(Materials provided)

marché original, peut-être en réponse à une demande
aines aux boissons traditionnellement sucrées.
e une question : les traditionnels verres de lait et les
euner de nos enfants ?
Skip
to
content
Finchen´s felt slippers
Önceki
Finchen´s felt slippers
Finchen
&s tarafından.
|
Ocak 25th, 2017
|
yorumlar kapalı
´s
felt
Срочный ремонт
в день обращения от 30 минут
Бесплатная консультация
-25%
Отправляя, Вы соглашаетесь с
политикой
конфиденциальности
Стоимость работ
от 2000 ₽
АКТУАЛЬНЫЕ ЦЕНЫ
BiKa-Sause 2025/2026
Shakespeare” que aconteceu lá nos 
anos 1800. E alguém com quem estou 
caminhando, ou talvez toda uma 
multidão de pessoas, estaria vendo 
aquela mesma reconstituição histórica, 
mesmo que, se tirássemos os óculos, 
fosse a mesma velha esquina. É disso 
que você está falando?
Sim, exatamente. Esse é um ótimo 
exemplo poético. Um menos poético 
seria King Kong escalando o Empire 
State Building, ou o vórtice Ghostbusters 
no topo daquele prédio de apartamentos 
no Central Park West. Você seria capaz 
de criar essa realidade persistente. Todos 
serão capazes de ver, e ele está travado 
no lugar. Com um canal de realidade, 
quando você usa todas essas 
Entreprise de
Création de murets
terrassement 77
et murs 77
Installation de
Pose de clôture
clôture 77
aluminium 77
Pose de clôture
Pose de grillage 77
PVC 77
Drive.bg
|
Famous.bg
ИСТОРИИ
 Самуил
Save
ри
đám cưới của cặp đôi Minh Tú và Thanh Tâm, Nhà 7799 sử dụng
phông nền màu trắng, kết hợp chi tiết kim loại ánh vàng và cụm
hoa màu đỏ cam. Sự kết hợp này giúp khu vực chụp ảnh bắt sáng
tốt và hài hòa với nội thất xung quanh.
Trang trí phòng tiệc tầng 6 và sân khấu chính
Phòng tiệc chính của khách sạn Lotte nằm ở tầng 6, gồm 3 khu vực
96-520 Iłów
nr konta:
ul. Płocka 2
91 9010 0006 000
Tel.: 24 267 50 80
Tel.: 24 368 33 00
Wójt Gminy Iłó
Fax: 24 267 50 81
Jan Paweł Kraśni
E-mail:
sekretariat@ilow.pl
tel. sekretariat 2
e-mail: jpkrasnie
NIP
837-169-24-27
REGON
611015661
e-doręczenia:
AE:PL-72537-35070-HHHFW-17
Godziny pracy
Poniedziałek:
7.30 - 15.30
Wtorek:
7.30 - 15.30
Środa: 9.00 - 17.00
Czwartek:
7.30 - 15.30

(End Materials provided)

*Instructions to follow:* Nothing but the lines from the one that contains "e-mail: jpkrasnie" through the end of the listing above should be copied, each exactly as written.

*Task result:*
e-mail: jpkrasnie
NIP
837-169-24-27
REGON
611015661
e-doręczenia:
AE:PL-72537-35070-HHHFW-17
Godziny pracy
Poniedziałek:
7.30 - 15.30
Wtorek:
7.30 - 15.30
Środa: 9.00 - 17.00
Czwartek:
7.30 - 15.30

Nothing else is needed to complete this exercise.